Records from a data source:

--------------------------------------------------

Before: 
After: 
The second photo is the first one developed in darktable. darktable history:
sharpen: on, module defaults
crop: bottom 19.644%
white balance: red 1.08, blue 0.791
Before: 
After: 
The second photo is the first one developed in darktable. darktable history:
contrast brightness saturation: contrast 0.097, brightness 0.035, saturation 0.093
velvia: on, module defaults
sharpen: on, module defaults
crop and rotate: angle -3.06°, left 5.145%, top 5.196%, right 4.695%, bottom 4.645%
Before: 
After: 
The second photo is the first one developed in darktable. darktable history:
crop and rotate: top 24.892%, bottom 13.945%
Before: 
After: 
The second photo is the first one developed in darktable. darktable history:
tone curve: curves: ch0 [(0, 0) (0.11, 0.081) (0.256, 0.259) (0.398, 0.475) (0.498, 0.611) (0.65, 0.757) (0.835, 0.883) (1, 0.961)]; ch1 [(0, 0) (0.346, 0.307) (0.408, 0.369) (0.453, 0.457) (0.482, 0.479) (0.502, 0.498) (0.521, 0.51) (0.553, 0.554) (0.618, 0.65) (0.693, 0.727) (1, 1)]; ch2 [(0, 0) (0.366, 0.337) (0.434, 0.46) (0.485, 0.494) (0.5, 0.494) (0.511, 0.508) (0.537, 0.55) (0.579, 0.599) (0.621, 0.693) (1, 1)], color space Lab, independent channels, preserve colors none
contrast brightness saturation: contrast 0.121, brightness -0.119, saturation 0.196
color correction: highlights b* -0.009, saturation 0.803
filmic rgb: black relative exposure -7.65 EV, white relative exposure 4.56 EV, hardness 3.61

--------------------------------------------------

Brief: Please write out the items above again, swapping "developed" for "edited" everywhere it occurs and keeping everything else the same.

Exercise solution:
Before: 
After: 
The second photo is the first one edited in darktable. darktable history:
sharpen: on, module defaults
crop: bottom 19.644%
white balance: red 1.08, blue 0.791
Before: 
After: 
The second photo is the first one edited in darktable. darktable history:
contrast brightness saturation: contrast 0.097, brightness 0.035, saturation 0.093
velvia: on, module defaults
sharpen: on, module defaults
crop and rotate: angle -3.06°, left 5.145%, top 5.196%, right 4.695%, bottom 4.645%
Before: 
After: 
The second photo is the first one edited in darktable. darktable history:
crop and rotate: top 24.892%, bottom 13.945%
Before: 
After: 
The second photo is the first one edited in darktable. darktable history:
tone curve: curves: ch0 [(0, 0) (0.11, 0.081) (0.256, 0.259) (0.398, 0.475) (0.498, 0.611) (0.65, 0.757) (0.835, 0.883) (1, 0.961)]; ch1 [(0, 0) (0.346, 0.307) (0.408, 0.369) (0.453, 0.457) (0.482, 0.479) (0.502, 0.498) (0.521, 0.51) (0.553, 0.554) (0.618, 0.65) (0.693, 0.727) (1, 1)]; ch2 [(0, 0) (0.366, 0.337) (0.434, 0.46) (0.485, 0.494) (0.5, 0.494) (0.511, 0.508) (0.537, 0.55) (0.579, 0.599) (0.621, 0.693) (1, 1)], color space Lab, independent channels, preserve colors none
contrast brightness saturation: contrast 0.121, brightness -0.119, saturation 0.196
color correction: highlights b* -0.009, saturation 0.803
filmic rgb: black relative exposure -7.65 EV, white relative exposure 4.56 EV, hardness 3.61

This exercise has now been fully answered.